Set out every line of text in the data as a JSON list of strings, one string per line, with blank lines omitted. Leave the pictures out of the answer.
##############################
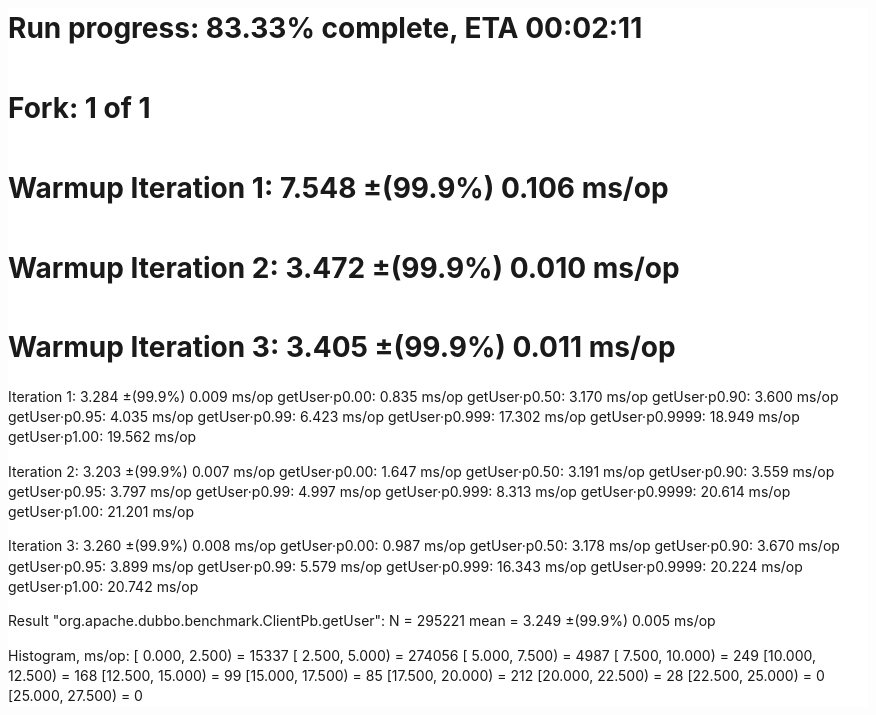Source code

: # Run progress: 83.33% complete, ETA 00:02:11
# Fork: 1 of 1
# Warmup Iteration   1: 7.548 ±(99.9%) 0.106 ms/op
# Warmup Iteration   2: 3.472 ±(99.9%) 0.010 ms/op
# Warmup Iteration   3: 3.405 ±(99.9%) 0.011 ms/op
Iteration   1: 3.284 ±(99.9%) 0.009 ms/op
                 getUser·p0.00:   0.835 ms/op
                 getUser·p0.50:   3.170 ms/op
                 getUser·p0.90:   3.600 ms/op
                 getUser·p0.95:   4.035 ms/op
                 getUser·p0.99:   6.423 ms/op
                 getUser·p0.999:  17.302 ms/op
                 getUser·p0.9999: 18.949 ms/op
                 getUser·p1.00:   19.562 ms/op

Iteration   2: 3.203 ±(99.9%) 0.007 ms/op
                 getUser·p0.00:   1.647 ms/op
                 getUser·p0.50:   3.191 ms/op
                 getUser·p0.90:   3.559 ms/op
                 getUser·p0.95:   3.797 ms/op
                 getUser·p0.99:   4.997 ms/op
                 getUser·p0.999:  8.313 ms/op
                 getUser·p0.9999: 20.614 ms/op
                 getUser·p1.00:   21.201 ms/op

Iteration   3: 3.260 ±(99.9%) 0.008 ms/op
                 getUser·p0.00:   0.987 ms/op
                 getUser·p0.50:   3.178 ms/op
                 getUser·p0.90:   3.670 ms/op
                 getUser·p0.95:   3.899 ms/op
                 getUser·p0.99:   5.579 ms/op
                 getUser·p0.999:  16.343 ms/op
                 getUser·p0.9999: 20.224 ms/op
                 getUser·p1.00:   20.742 ms/op



Result "org.apache.dubbo.benchmark.ClientPb.getUser":
  N = 295221
  mean =      3.249 ±(99.9%) 0.005 ms/op

  Histogram, ms/op:
    [ 0.000,  2.500) = 15337 
    [ 2.500,  5.000) = 274056 
    [ 5.000,  7.500) = 4987 
    [ 7.500, 10.000) = 249 
    [10.000, 12.500) = 168 
    [12.500, 15.000) = 99 
    [15.000, 17.500) = 85 
    [17.500, 20.000) = 212 
    [20.000, 22.500) = 28 
    [22.500, 25.000) = 0 
    [25.000, 27.500) = 0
##############################
● **WRITTEN SOLUTION**
[
  "Source code",
  ": # Run progress: 83.33% complete, ETA 00:02:11",
  "# Fork: 1 of 1",
  "# Warmup Iteration   1: 7.548 ±(99.9%) 0.106 ms/op",
  "# Warmup Iteration   2: 3.472 ±(99.9%) 0.010 ms/op",
  "# Warmup Iteration   3: 3.405 ±(99.9%) 0.011 ms/op",
  "Iteration   1: 3.284 ±(99.9%) 0.009 ms/op",
  "                 getUser·p0.00:   0.835 ms/op",
  "                 getUser·p0.50:   3.170 ms/op",
  "                 getUser·p0.90:   3.600 ms/op",
  "                 getUser·p0.95:   4.035 ms/op",
  "                 getUser·p0.99:   6.423 ms/op",
  "                 getUser·p0.999:  17.302 ms/op",
  "                 getUser·p0.9999: 18.949 ms/op",
  "                 getUser·p1.00:   19.562 ms/op",
  "Iteration   2: 3.203 ±(99.9%) 0.007 ms/op",
  "                 getUser·p0.00:   1.647 ms/op",
  "                 getUser·p0.50:   3.191 ms/op",
  "                 getUser·p0.90:   3.559 ms/op",
  "                 getUser·p0.95:   3.797 ms/op",
  "                 getUser·p0.99:   4.997 ms/op",
  "                 getUser·p0.999:  8.313 ms/op",
  "                 getUser·p0.9999: 20.614 ms/op",
  "                 getUser·p1.00:   21.201 ms/op",
  "Iteration   3: 3.260 ±(99.9%) 0.008 ms/op",
  "                 getUser·p0.00:   0.987 ms/op",
  "                 getUser·p0.50:   3.178 ms/op",
  "                 getUser·p0.90:   3.670 ms/op",
  "                 getUser·p0.95:   3.899 ms/op",
  "                 getUser·p0.99:   5.579 ms/op",
  "                 getUser·p0.999:  16.343 ms/op",
  "                 getUser·p0.9999: 20.224 ms/op",
  "                 getUser·p1.00:   20.742 ms/op",
  "Result \"org.apache.dubbo.benchmark.ClientPb.getUser\":",
  "  N = 295221",
  "  mean =      3.249 ±(99.9%) 0.005 ms/op",
  "  Histogram, ms/op:",
  "    [ 0.000,  2.500) = 15337 ",
  "    [ 2.500,  5.000) = 274056 ",
  "    [ 5.000,  7.500) = 4987 ",
  "    [ 7.500, 10.000) = 249 ",
  "    [10.000, 12.500) = 168 ",
  "    [12.500, 15.000) = 99 ",
  "    [15.000, 17.500) = 85 ",
  "    [17.500, 20.000) = 212 ",
  "    [20.000, 22.500) = 28 ",
  "    [22.500, 25.000) = 0 ",
  "    [25.000, 27.500) = 0"
]